The scanning traffic monitored by the radio at Ranger headquarters was concerned mostly with highway-patrol dispatches closing off roads with storm warnings or spotting fallen phone lines. These were normal occurrences for a blizzard. For that reason, Drake was unable to make up his mind whether the interrupted broadcast from Colby signaled a disaster or just more of Jack Helder’s poor luck.
Drake had asked the cops to test the tower on Mount Crane to see if the lines were down up there. When the calls came through perfectly, he knew the trouble was at the lodge itself.
Helder had solemnly sworn to have all the guests in a Garrison motel by eight o’clock. Drake had called them, and they said they had expected another group of passengers momentarily. Momentarily stretched into half an hour, and the van still did not show up.
At eight fifteen he received a call from the hospital in Garrison. “It’s about that blood?”
“What blood?” Drake asked. “Oh. That blood.”
“Right. We classified Mr. Cole’s from the body you brought in. We’ve been trying to get a line on the other stuff.”
“Okay. Fine. What is it?”
The doctor paused. “Well, that answers my question. I was about to ask you.”
“Uh-huh.”
“I believe you said it was a bear.”
“Did I?”
“Somebody said it was a bear. We checked that. It’s not a bear. It’s not a deer, either. Did Lester keep hogs or chickens or anything?”
“Try human.” After hanging up, Drake shouted, “Tony?” Jones looked in the door. “I hate to do this, but take Wallace and run up to Colby Lodge.”
“You mean now?”
“Yeah. You’ll have to go through Oharaville. Helder said the bridge was out. Take some extra lights and a tow truck. And all the firepower you want, short of flame throwers.”
“If I see one of those things, boss, I’ll kill it.”
“You do that. Just don’t shoot somebody in a fur coat.”
Drake poured coffee into a cup and stirred slowly. Wouldn’t you think Helder had batteries for that radio? Maybe he didn’t know where to put them. Drake would like to tell Helder where to stick his batteries.

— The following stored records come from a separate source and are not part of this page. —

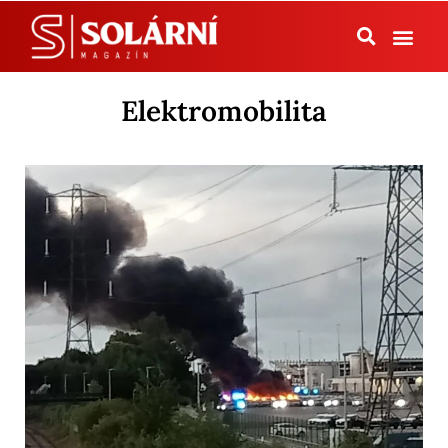
Tepelná čerpadla
Elektromobilita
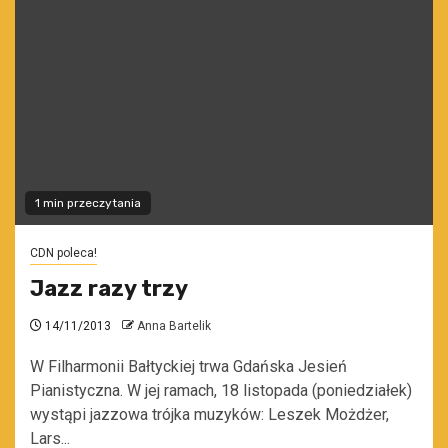
1 min przeczytania
CDN poleca!
Jazz razy trzy
14/11/2013
Anna Bartelik
W Filharmonii Bałtyckiej trwa Gdańska Jesień
Pianistyczna. W jej ramach, 18 listopada (poniedziałek)
wystąpi jazzowa trójka muzyków: Leszek Możdżer,
Lars...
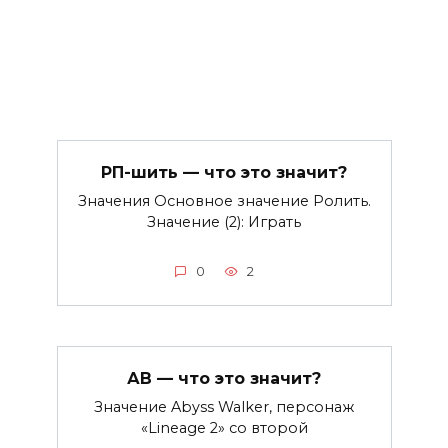
РП-шить — что это значит?
Значения Основное значение Ролить.
Значение (2): Играть
0
2
АВ — что это значит?
Значение Abyss Walker, персонаж
«Lineage 2» со второй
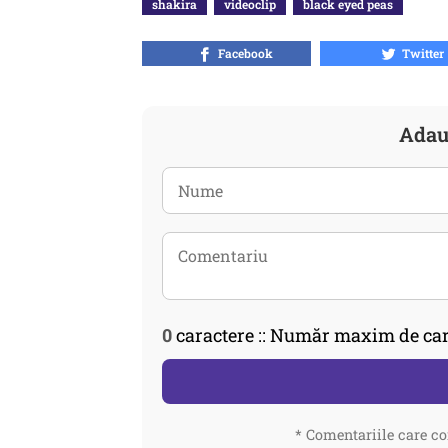
shakira
videoclip
black eyed peas
Facebook
Twitter
Adau
0
caractere :: Număr maxim de car
* Comentariile care co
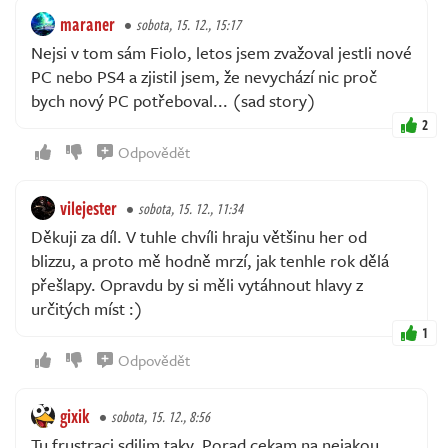
maraner
sobota, 15. 12., 15:17
Nejsi v tom sám Fiolo, letos jsem zvažoval jestli nové
PC nebo PS4 a zjistil jsem, že nevychází nic proč
bych nový PC potřeboval... (sad story)
2
Odpovědět
vilejester
sobota, 15. 12., 11:34
Děkuji za díl. V tuhle chvíli hraju většinu her od
blizzu, a proto mě hodně mrzí, jak tenhle rok dělá
přešlapy. Opravdu by si měli vytáhnout hlavy z
určitých míst :)
1
Odpovědět
gixik
sobota, 15. 12., 8:56
Tu frustraci sdilim taky. Porad cekam na nejakou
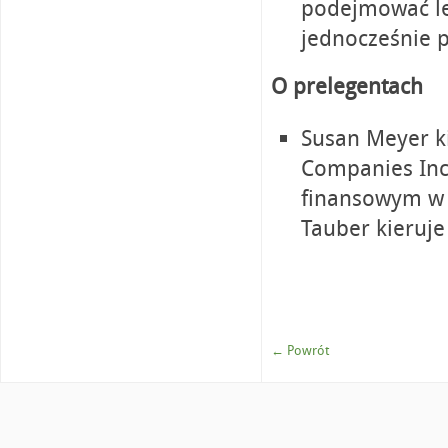
podejmować lep
jednocześnie p
O prelegentach
Susan Meyer k
Companies Inc
finansowym w 
Tauber kieruj
← Powrót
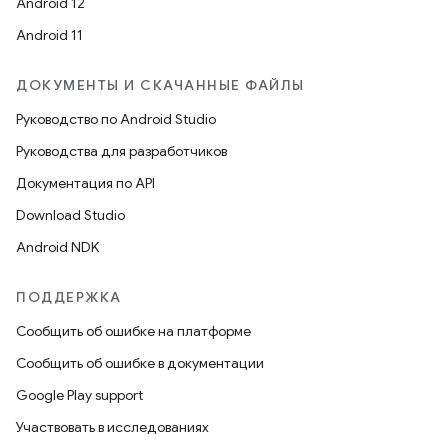
Android 12
Android 11
ДОКУМЕНТЫ И СКАЧАННЫЕ ФАЙЛЫ
Руководство по Android Studio
Руководства для разработчиков
Документация по API
Download Studio
Android NDK
ПОДДЕРЖКА
Сообщить об ошибке на платформе
Сообщить об ошибке в документации
Google Play support
Участвовать в исследованиях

Wallace and Jones dressed in quilted jackets next to the tow truck in the garage. Both carried heavy .30.30 deer rifles with starlight scopes for night shooting.
Wallace took down two snowmobile helmets and handed one to Jones.
“You’re kidding,” said Jones.
“I’m not kidding. They throw rocks, remember? That’s what Lester said the first time he saw one.”
Jones sighed and took the helmet. They climbed into the truck cab and started the heater. As they drove out, Wallace lowered his window a bit and put out the gun muzzle. He was ready for anything. Jones hoped the grease in the rifle didn’t freeze up just when they needed it.
15
They barricaded the lounge as best they could.
Duane reinforced the Grizzly Bar windows with chairs and propped tables, the loading entrance with a sofa, which he wedged against the corner, and the sliding wooden doors connecting the lounge to the gallery with coffee tables. The service-entrance door to the kitchen was off its hinges, but there was nothing he could do about it.
Shortly after the fire was doused, the cold began sucking heat from the room. The lantern metal gave off warmth, so Martha kept her hands close to one.
From the parking lot came the steady squeak of springs being compressed. The squeaking continued for a minute, getting louder and louder; then the wall of the shop split and burst inward.
Blankets, paintings, archery equipment, sunglasses— all the paraphernalia in the shop tumbled off the walls. Duane Woodard opened the sliding lounge doors an inch or so and looked at the shop. He was just able to see the wall, which was seamed with cracks and bulged inward. Martha Lucas’s Volkswagen had been overturned and pushed against it.
The car was pulled upright. Then it crunched against the wall again, knocking down wooden slats and buckling the ceiling.
When the car was pulled back a second time, there was a hole in the wall through which snow blew. Duane aimed the rifle, expecting the beast.
He kept waiting. He was at the door as a rock smashed against the metal sun-deck shutters behind him. The glass collapsed in tinkling sheets, and a pimple of aluminum protruded inward. More rocks hit the shutters, tattooing their way down toward the shuttered dining-room windows.
“It’s trying to draw fire,” Duane whispered to Martha. “Keep me pinned down with this hole and raise hell everywhere else.” Smart son of a bitch. The open hole was a breach in their defenses which they could not cover yet could not leave. One of them always had to keep an eye on it.
Again there came that tearing stillness, that violent silence that weighed more heavily than the bluntest attack. This time it dragged out into five full minutes. “Listen, do you think Helder kept batteries for the radio in his office?”
“He’s very disorganized. If he does, I don’t know where they are.” She still spoke of him in the present tense, as though he were alive.